# GIVEN INFORMATION
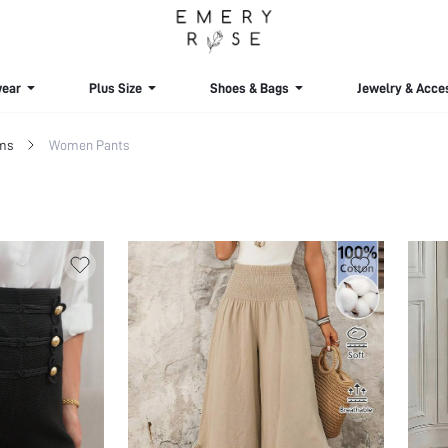
ear
Plus Size
Shoes & Bags
Jewelry & Acce
ms
Women Pants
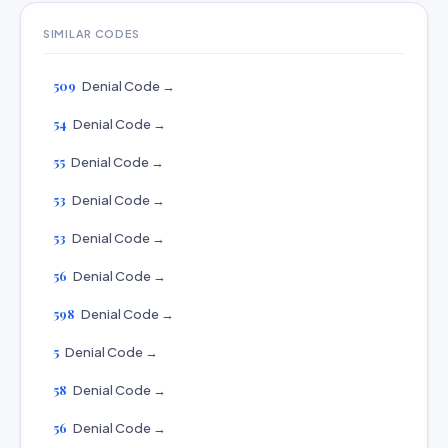
SIMILAR CODES
509
Denial Code →
54
Denial Code →
55
Denial Code →
53
Denial Code →
53
Denial Code →
56
Denial Code →
598
Denial Code →
5
Denial Code →
58
Denial Code →
56
Denial Code →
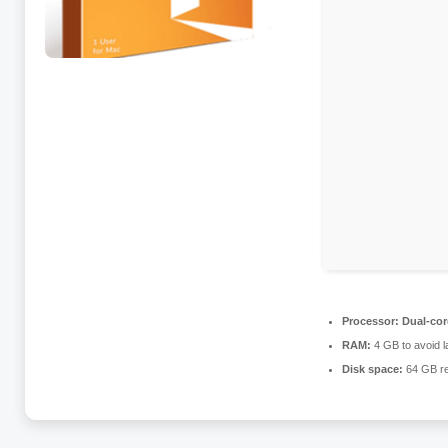
Processor:
Dual-core
RAM:
4 GB to avoid l
Disk space:
64 GB re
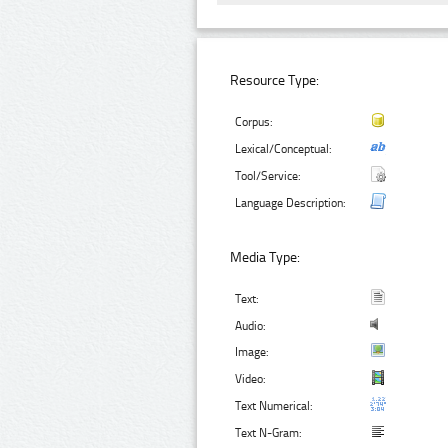
Resource Type:
Corpus:
Lexical/Conceptual:
Tool/Service:
Language Description:
Media Type:
Text:
Audio:
Image:
Video:
Text Numerical:
Text N-Gram:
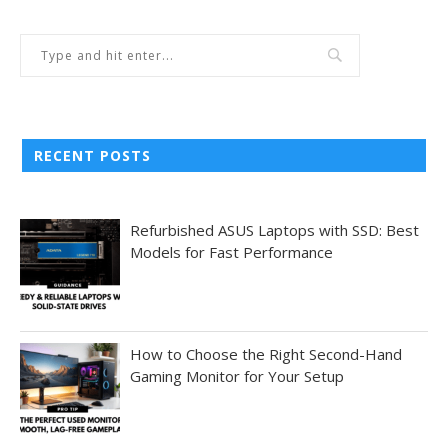
RECENT POSTS
Refurbished ASUS Laptops with SSD: Best
Models for Fast Performance
How to Choose the Right Second-Hand
Gaming Monitor for Your Setup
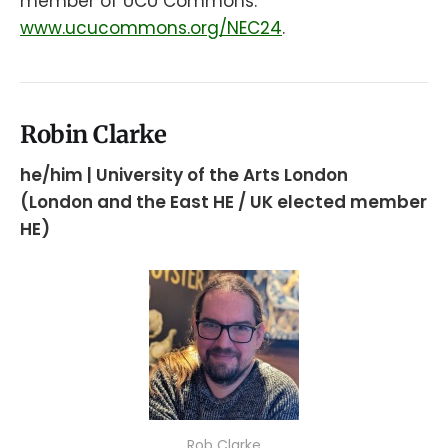
member of UCU Commons:
www.ucucommons.org/NEC24
.
Robin Clarke
he/him | University of the Arts London
(London and the East HE / UK elected member
HE)
Rob Clarke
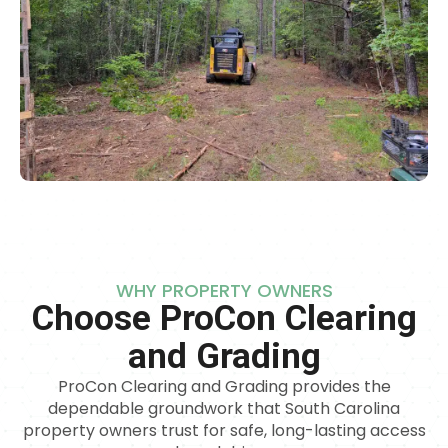
WHY PROPERTY OWNERS
Choose ProCon Clearing
and Grading
ProCon Clearing and Grading provides the
dependable groundwork that South Carolina
property owners trust for safe, long-lasting access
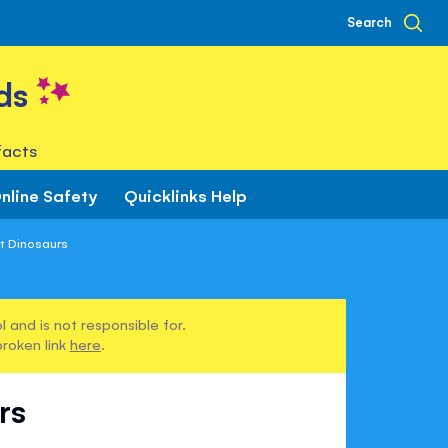
Search
ds
facts
nline Safety
Quicklinks Help
t Dinosaurs
 and is not responsible for.
broken link
here
.
rs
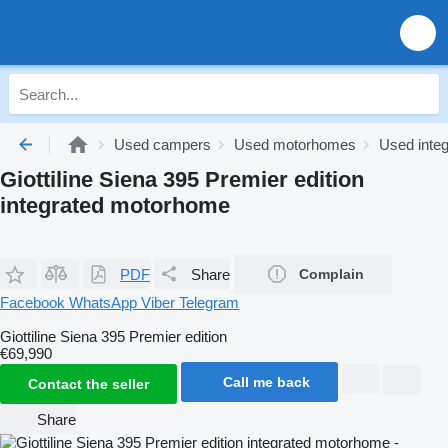
Used campers
Used motorhomes
Used inte
Giottiline Siena 395 Premier edition
integrated motorhome
PDF
Share
Complain
Facebook
WhatsApp
Viber
Telegram
Giottiline Siena 395 Premier edition
€69,990
Call me back
Contact the seller
Share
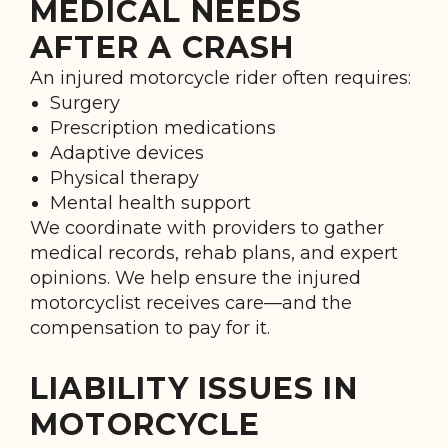
MEDICAL NEEDS
AFTER A CRASH
An injured motorcycle rider often requires:
Surgery
Prescription medications
Adaptive devices
Physical therapy
Mental health support
We coordinate with providers to gather
medical records, rehab plans, and expert
opinions. We help ensure the injured
motorcyclist receives care—and the
compensation to pay for it.
LIABILITY ISSUES IN
MOTORCYCLE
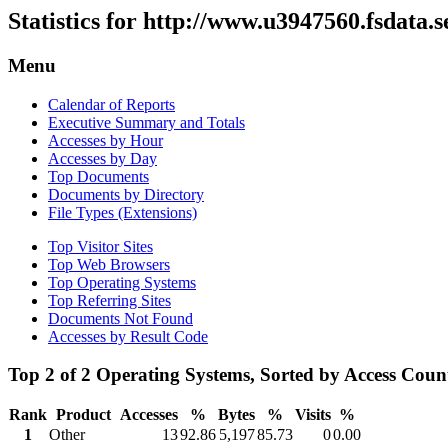
Statistics for http://www.u3947560.fsdata.
Menu
Calendar of Reports
Executive Summary and Totals
Accesses by Hour
Accesses by Day
Top Documents
Documents by Directory
File Types (Extensions)
Top Visitor Sites
Top Web Browsers
Top Operating Systems
Top Referring Sites
Documents Not Found
Accesses by Result Code
Top 2 of 2 Operating Systems, Sorted by Access Coun
Rank
Product
Accesses
%
Bytes
%
Visits
%
1
Other
13
92.86
5,197
85.73
0
0.00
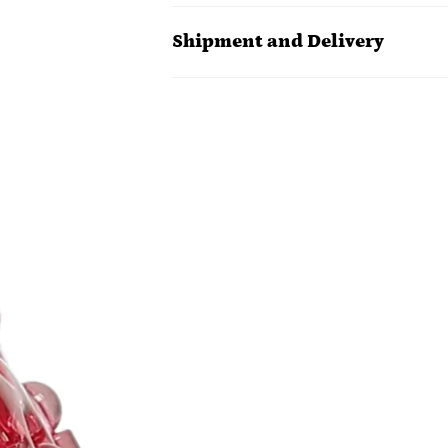
Shipment and Delivery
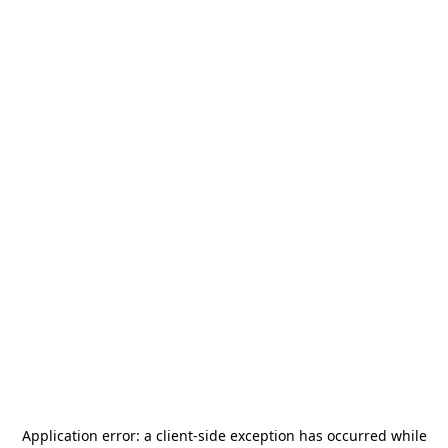
Application error: a
client
-side exception has occurred while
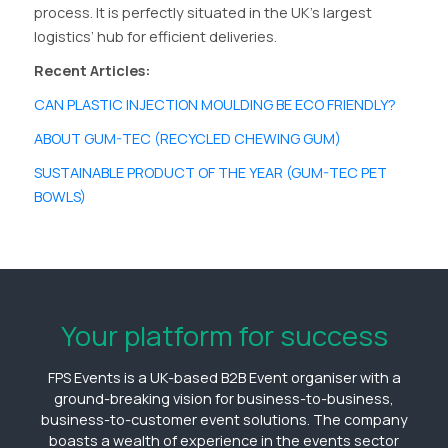
process. It is perfectly situated in the UK’s largest
logistics’ hub for efficient deliveries.
Recent Articles:
CAN PLASTIC INJECTION MOULDING BE ECO FRIENDLY?
ABOUT GUM-TEC (RECYCLED CHEWING GUM)
SUSTAINABLE PRODUCT OF THE YEAR (GUM-TEC PET
BOWLS)
Your platform for success
FPS Events is a UK-based B2B Event organiser with a
ground-breaking vision for business-to-business,
business-to-customer event solutions. The company
boasts a wealth of experience in the events sector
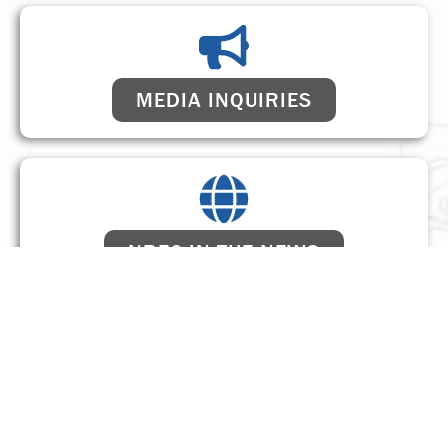
MEDIA INQUIRIES
NREC IN THE NEWS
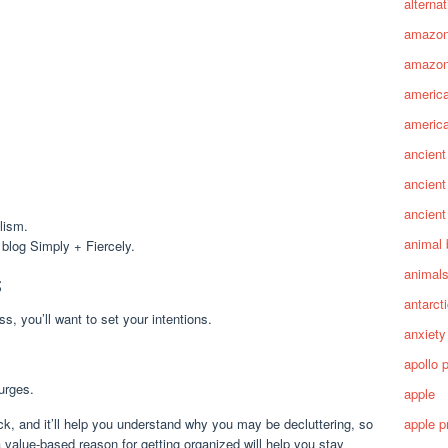
alterna
amazo
amazon
america
america
ancient
ancient
ancient
lism.
animal 
 blog Simply + Fiercely.
animal
s
antarct
ss, you’ll want to set your intentions.
anxiety
apollo 
 urges.
apple
ack, and it’ll help you understand why you may be decluttering, so
apple p
 value-based reason for getting organized will help you stay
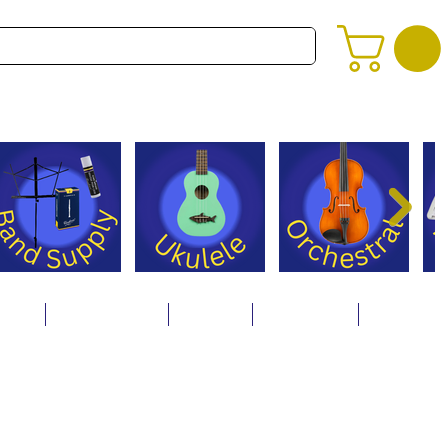
alog
Store Policies
Careers
Contact Us
About Us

# AIM OF THE TASK
For the data above, return an exact copy that contains no pictures.

# OUTPUT BELOW
ear
Plus Size
Shoes & Bags
Jewelry & Acce
ms
Women Pants
SIMILAR CODES
509
Denial Code →
54
Denial Code →
55
Denial Code →
53
Denial Code →
53
Denial Code →
56
Denial Code →
598
Denial Code →
5
Denial Code →
58
Denial Code →
56
Denial Code →
Processor:
Dual-core
RAM:
4 GB to avoid l
Disk space:
64 GB re
Resource Type:
Corpus:
Lexical/Conceptual:
Tool/Service:
Language Description:
Media Type:
Text:
Audio:
Image:
Video:
Text Numerical:
Text N-Gram:
RECENT POSTS
Refurbished ASUS Laptops with SSD: Best
Models for Fast Performance
How to Choose the Right Second-Hand
Gaming Monitor for Your Setup
member of UCU Commons:
www.ucucommons.org/NEC24
.
Robin Clarke
he/him | University of the Arts London
(London and the East HE / UK elected member
HE)
Rob Clarke
WHY PROPERTY OWNERS
Choose ProCon Clearing
and Grading
ProCon Clearing and Grading provides the
dependable groundwork that South Carolina
property owners trust for safe, long-lasting access
Search
ds
facts
nline Safety
Quicklinks Help
t Dinosaurs
 and is not responsible for.
broken link
here
.
rs
Used campers
Used motorhomes
Used inte
Giottiline Siena 395 Premier edition
integrated motorhome
PDF
Share
Complain
Facebook
WhatsApp
Viber
Telegram
Giottiline Siena 395 Premier edition
€69,990
Call me back
Contact the seller
Share
MEDICAL NEEDS
AFTER A CRASH
An injured motorcycle rider often requires:
Surgery
Prescription medications
Adaptive devices
Physical therapy
Mental health support
We coordinate with providers to gather
medical records, rehab plans, and expert
opinions. We help ensure the injured
motorcyclist receives care—and the
compensation to pay for it.
LIABILITY ISSUES IN
MOTORCYCLE
Statistics for http://www.u3947560.fsdata.
Menu
Calendar of Reports
Executive Summary and Totals
Accesses by Hour
Accesses by Day
Top Documents
Documents by Directory
File Types (Extensions)
Top Visitor Sites
Top Web Browsers
Top Operating Systems
Top Referring Sites
Documents Not Found
Accesses by Result Code
Top 2 of 2 Operating Systems, Sorted by Access Coun
Rank
Product
Accesses
%
Bytes
%
Visits
%
1
Other
13
92.86
5,197
85.73
0
0.00
Shipment and Delivery
Application error: a
client
-side exception has occurred while
process. It is perfectly situated in the UK’s largest
logistics’ hub for efficient deliveries.
Recent Articles:
CAN PLASTIC INJECTION MOULDING BE ECO FRIENDLY?
ABOUT GUM-TEC (RECYCLED CHEWING GUM)
SUSTAINABLE PRODUCT OF THE YEAR (GUM-TEC PET
BOWLS)
Your platform for success
FPS Events is a UK-based B2B Event organiser with a
ground-breaking vision for business-to-business,
business-to-customer event solutions. The company
boasts a wealth of experience in the events sector
MEDIA INQUIRIES
NREC IN THE NEWS
alterna
amazo
amazon
america
america
ancient
ancient
ancient
lism.
animal 
 blog Simply + Fiercely.
animal
s
antarct
ss, you’ll want to set your intentions.
anxiety
apollo 
 urges.
apple
ack, and it’ll help you understand why you may be decluttering, so
apple p
 value-based reason for getting organized will help you stay
alog
Store Policies
Careers
Contact Us
About Us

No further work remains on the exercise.